I go to Mass in foreign cities for the comfort of its familiarity. I would look forward to going in Belfast, even if Catholics were not being murdered for being Catholics.

Of course, Belfast Catholics are not being murdered because of transubstantiation or the Virgin Mary or anything else to do with Catholicism as a collection of beliefs and practices. "Catholic" is shorthand for a politico-social entity and it is a word for "other".

I don't know what vague image goes through the murderer's head when he and his friends bend over some table in some loyalist drinking-club somewhere and say: "Isn't that guy in the paintspray shop a Taig?" and begin to plot a murder.

The image can't have any relation to the quiet and ordinary people coming along the Sunday-morning, seagull-invaded streets to the church at Clonard. They took their places in the old pews amid the profusion of Victorian frescoes and lamps and stained-glass and statues and shrines the same as anywhere - the same as people who look like that have walked into churches like that and knelt and then settled themselves like that, all my life.

The difference was in what the priest said when he began his sermon. "What are we to do?" he asked, "what are we to do?"

He began with the slogan the murder gangs announced they were using. ACAT. All Catholics Are Targets. When there are demonic forces abroad, he said, using slogans like that, what are we to do? I found myself leaning forward to hear the answer, straining to hear what he might say, longing to be advised - "Oh tell us, Father, what are we to do?"

Of course, the priest doesn't know anymore than anyone else what Catholics endangered by unbridled sectarian hatred are to do. The preceding week, three Catholics had been murdered for being Catholics. That happened to be Christian Unity Week.

He urged us not to lose faith in Christian unity and not to stop praying, and he told us with real joy that there was a Presbyterian in the congregation who had come to Clonard to share in our worship and lead us in the Prayers of the Faithful. Indeed, this was a striking thing, for me at least, but even if it is the long-term answer, it isn't the short-term one.

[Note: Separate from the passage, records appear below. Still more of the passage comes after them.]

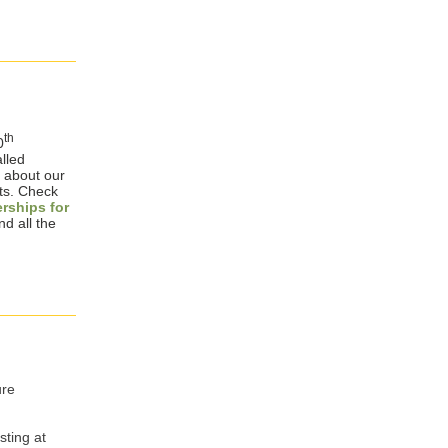
th
0
lled
s about our
ts. Check
erships for
nd all the
ure
sting at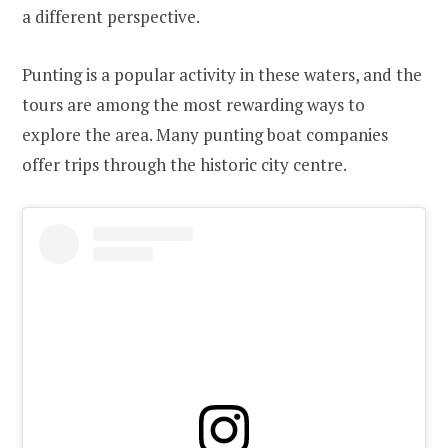
a different perspective.
Punting is a popular activity in these waters, and the
tours are among the most rewarding ways to
explore the area. Many punting boat companies
offer trips through the historic city centre.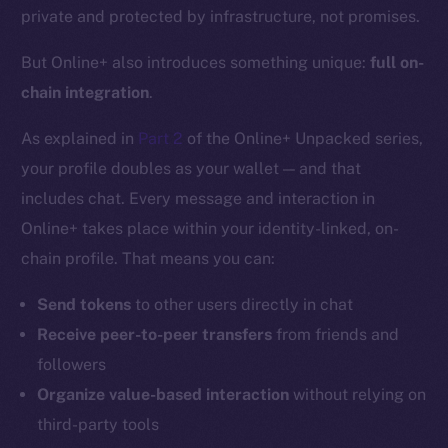
private and protected by infrastructure, not promises.
But Online+ also introduces something unique:
full on-
chain integration
.
As explained in
Part 2
of the Online+ Unpacked series,
your profile doubles as your wallet — and that
includes chat. Every message and interaction in
Online+ takes place within your identity-linked, on-
chain profile. That means you can:
Send tokens
to other users directly in chat
Receive peer-to-peer transfers
from friends and
followers
Organize value-based interaction
without relying on
third-party tools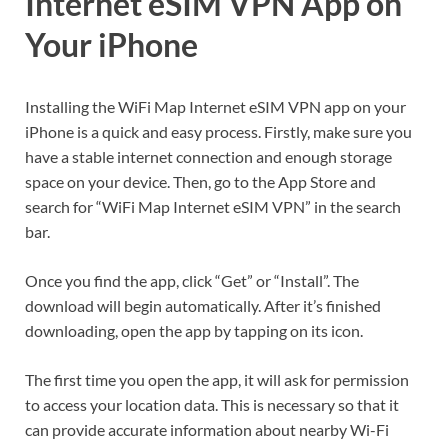
Internet eSIM VPN App on
Your iPhone
Installing the WiFi Map Internet eSIM VPN app on your
iPhone is a quick and easy process. Firstly, make sure you
have a stable internet connection and enough storage
space on your device. Then, go to the App Store and
search for “WiFi Map Internet eSIM VPN” in the search
bar.
Once you find the app, click “Get” or “Install”. The
download will begin automatically. After it’s finished
downloading, open the app by tapping on its icon.
The first time you open the app, it will ask for permission
to access your location data. This is necessary so that it
can provide accurate information about nearby Wi-Fi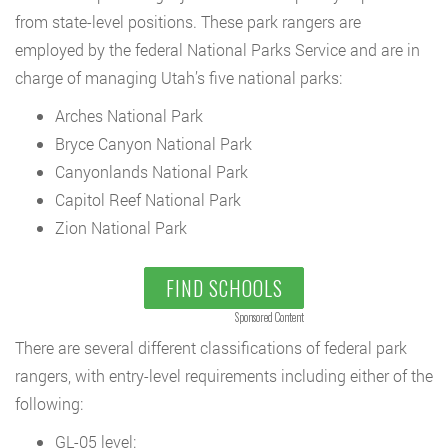
from state-level positions. These park rangers are
employed by the federal National Parks Service and are in
charge of managing Utah’s five national parks:
Arches National Park
Bryce Canyon National Park
Canyonlands National Park
Capitol Reef National Park
Zion National Park
FIND SCHOOLS
Sponsored Content
There are several different classifications of federal park
rangers, with entry-level requirements including either of the
following:
GL-05 level: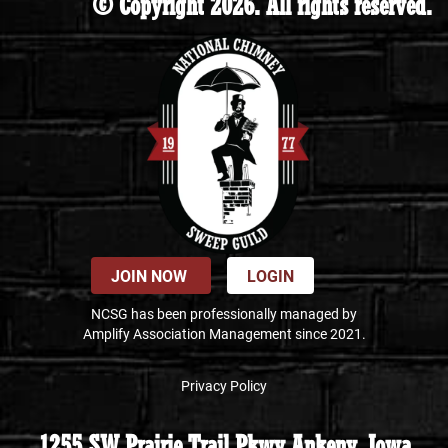
© Copyright 2026. All rights reserved.
JOIN NOW
LOGIN
NCSG has been professionally managed by
Amplify Association Management since 2021.
Privacy Policy
1255 SW Prairie Trail Pkwy Ankeny, Iowa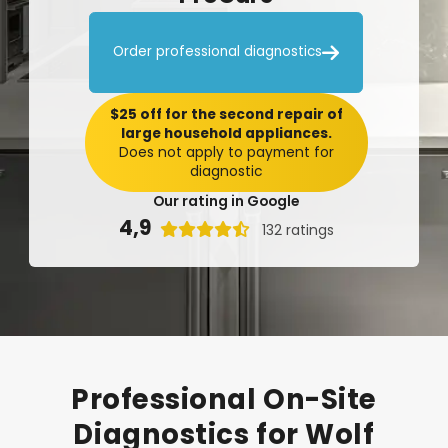

Order professional diagnostics
$25 off for the second repair of
large household appliances.
Does not apply to payment for
diagnostic
Our rating in Google
4,9

132 ratings
Professional
On-Site
Diagnostics
for
Wolf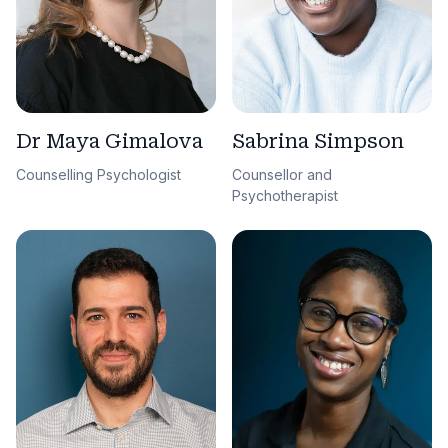
Sabrina Simpson
Dr Maya Gimalova
Counsellor and
Counselling Psychologist
Psychotherapist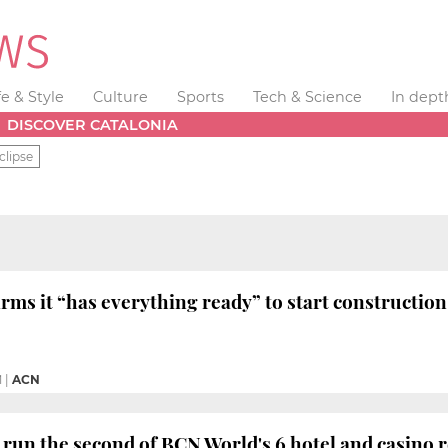
fe & Style
Culture
Sports
Tech & Science
In dept
DISCOVER CATALONIA
clipse
rms it “has everything ready” to start construction
M
|
ACN
 run the second of BCN World's 6 hotel and casino 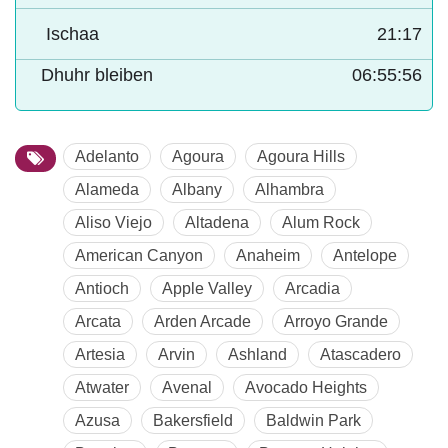
Ischaa
21:17
Dhuhr bleiben
06:55:54
Adelanto
Agoura
Agoura Hills
Alameda
Albany
Alhambra
Aliso Viejo
Altadena
Alum Rock
American Canyon
Anaheim
Antelope
Antioch
Apple Valley
Arcadia
Arcata
Arden Arcade
Arroyo Grande
Artesia
Arvin
Ashland
Atascadero
Atwater
Avenal
Avocado Heights
Azusa
Bakersfield
Baldwin Park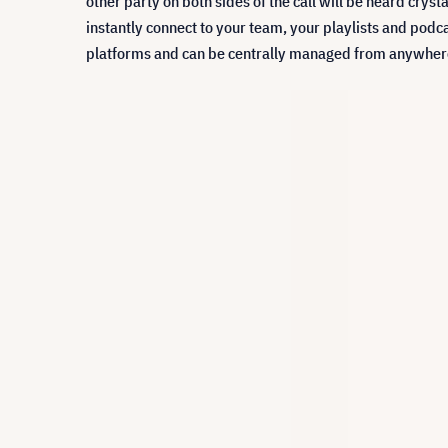
other party on both sides of the call will be heard cryst
instantly connect to your team, your playlists and podca
platforms and can be centrally managed from anywhere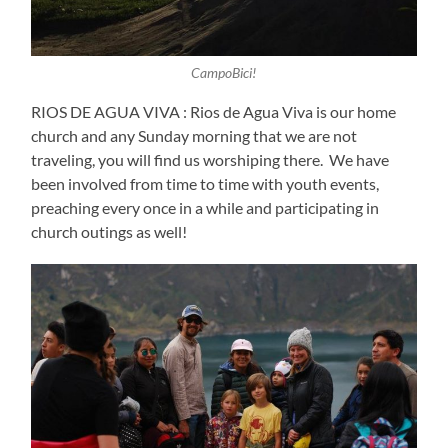
CampoBici!
RIOS DE AGUA VIVA : Rios de Agua Viva is our home
church and any Sunday morning that we are not
traveling, you will find us worshiping there. We have
been involved from time to time with youth events,
preaching every once in a while and participating in
church outings as well!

I understood from that movement of my body - leaning forward to be told what to do - one of the reasons why Northern Ireland is such a patriarchy. If you're just one of the common people, you're vulnerable. You need a protector. The virtues attributed to women - communality, collectivity, the construction of shared spaces in which the young can grow - are impossible to value when argument comes out of the barrel of a gun. When a man going about his ordinary work can be shot for no gain to the murderer except, presumably, the adulation of his Catholic-hating peers, you need something stronger than him to stop him.

You need, in fact, the power of the state. You need the benign and impartial patriarchate called the police, but when you come out of Clonard monastery and walk up the Falls Road you are walking through a modern town where there is no police. The RUC is not assented to. Not at all. On the lamp-posts it says: "RUC OUT" - and this is passionately meant.

A completely non-controversial group who happen to be from west Belfast had an office party in their workplace at Christmas and it was interrupted by a bomb scare. The RUC came to search the building. The group wouldn't let the RUC in.

As far as they're concerned, the RUC will take note of who is in which office, where the entrances and exits are and so on and will use the intelligence themselves to oppress or will pass it on to the very loyalists who made the bomb threat. The group wants extra security after the bomb threat. They won't accept it from the RUC. They're trying to get government help to meet the cost of using a private security firm.

You go on with your quiet respectable life with your notion of the abnormal changed. It isn't the murder rate. That is "acceptable", as they say. It isn't even that it is Catholics who were murdered, exclusively, that particular week. It is that a Southerner has no experience of absolute alienation from the very bases of civic life. Can it be that Clondalkin during the worst riot is a society and Belfast at its most peaceful is not?